» Exercise instructions
Look below for the line containing "Outlined on this slice (rectangle"; from there through the line containing "- lung tumour (recorded histology: adenocarcinoma): bounding", both lines included, please set down each line exactly and nothing else.

[Stored entries]

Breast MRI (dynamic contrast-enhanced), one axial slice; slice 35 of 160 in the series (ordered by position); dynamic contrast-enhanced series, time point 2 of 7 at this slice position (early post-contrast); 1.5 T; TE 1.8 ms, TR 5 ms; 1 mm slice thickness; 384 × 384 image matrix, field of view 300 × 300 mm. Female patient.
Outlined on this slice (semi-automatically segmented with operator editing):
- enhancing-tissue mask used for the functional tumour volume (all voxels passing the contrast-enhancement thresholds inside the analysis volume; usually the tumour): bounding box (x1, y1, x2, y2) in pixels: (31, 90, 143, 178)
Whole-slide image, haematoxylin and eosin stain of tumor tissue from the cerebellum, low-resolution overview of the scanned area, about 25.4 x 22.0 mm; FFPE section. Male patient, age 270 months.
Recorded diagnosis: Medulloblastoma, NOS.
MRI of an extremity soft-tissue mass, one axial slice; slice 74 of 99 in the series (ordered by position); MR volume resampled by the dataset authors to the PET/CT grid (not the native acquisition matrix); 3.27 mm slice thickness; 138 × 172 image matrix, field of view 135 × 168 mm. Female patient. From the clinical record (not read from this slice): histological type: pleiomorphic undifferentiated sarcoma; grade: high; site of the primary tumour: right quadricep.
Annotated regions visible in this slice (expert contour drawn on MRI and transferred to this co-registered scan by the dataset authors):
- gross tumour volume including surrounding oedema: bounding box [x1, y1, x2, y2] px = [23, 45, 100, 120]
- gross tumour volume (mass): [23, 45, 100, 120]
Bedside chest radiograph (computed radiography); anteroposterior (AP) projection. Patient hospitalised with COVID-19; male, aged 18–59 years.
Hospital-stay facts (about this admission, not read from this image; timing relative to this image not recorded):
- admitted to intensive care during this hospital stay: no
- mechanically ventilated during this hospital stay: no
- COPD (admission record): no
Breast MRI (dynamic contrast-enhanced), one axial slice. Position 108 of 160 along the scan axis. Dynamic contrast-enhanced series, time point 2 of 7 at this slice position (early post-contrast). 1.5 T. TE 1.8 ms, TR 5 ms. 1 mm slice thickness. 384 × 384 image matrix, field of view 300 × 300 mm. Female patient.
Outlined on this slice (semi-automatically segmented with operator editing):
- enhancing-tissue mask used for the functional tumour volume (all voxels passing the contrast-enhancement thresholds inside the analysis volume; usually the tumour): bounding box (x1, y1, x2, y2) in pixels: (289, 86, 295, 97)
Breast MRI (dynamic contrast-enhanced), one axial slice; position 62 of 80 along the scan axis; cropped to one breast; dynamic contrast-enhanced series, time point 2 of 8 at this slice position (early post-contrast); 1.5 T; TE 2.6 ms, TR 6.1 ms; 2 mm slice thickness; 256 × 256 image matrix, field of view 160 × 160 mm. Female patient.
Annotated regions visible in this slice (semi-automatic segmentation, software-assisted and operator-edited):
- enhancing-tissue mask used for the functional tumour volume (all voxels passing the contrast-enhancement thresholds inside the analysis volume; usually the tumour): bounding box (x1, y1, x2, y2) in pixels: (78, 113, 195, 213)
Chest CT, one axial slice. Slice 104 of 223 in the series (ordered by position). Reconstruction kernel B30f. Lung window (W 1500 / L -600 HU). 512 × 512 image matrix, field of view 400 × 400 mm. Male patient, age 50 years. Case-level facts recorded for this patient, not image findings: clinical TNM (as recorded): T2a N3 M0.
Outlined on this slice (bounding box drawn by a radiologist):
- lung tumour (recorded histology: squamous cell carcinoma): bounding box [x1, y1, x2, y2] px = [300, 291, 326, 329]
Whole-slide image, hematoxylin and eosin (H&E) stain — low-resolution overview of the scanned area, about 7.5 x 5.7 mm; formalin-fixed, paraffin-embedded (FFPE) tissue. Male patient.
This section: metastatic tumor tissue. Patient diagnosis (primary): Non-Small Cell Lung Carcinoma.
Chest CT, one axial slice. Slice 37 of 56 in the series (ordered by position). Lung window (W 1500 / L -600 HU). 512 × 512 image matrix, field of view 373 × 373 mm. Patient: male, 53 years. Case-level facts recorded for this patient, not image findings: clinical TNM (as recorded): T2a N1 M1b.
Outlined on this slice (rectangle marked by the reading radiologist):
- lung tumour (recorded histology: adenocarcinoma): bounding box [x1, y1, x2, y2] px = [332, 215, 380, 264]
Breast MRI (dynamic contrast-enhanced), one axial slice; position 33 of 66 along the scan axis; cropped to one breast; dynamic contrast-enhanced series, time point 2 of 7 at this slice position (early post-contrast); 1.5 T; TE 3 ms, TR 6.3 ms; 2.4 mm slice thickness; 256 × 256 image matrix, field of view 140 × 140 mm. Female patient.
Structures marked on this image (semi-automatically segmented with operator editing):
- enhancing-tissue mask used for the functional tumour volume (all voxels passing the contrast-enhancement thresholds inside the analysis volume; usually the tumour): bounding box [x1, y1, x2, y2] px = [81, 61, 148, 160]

» Solution for this exercise
Outlined on this slice (rectangle marked by the reading radiologist):
- lung tumour (recorded histology: adenocarcinoma): bounding box [x1, y1, x2, y2] px = [332, 215, 380, 264]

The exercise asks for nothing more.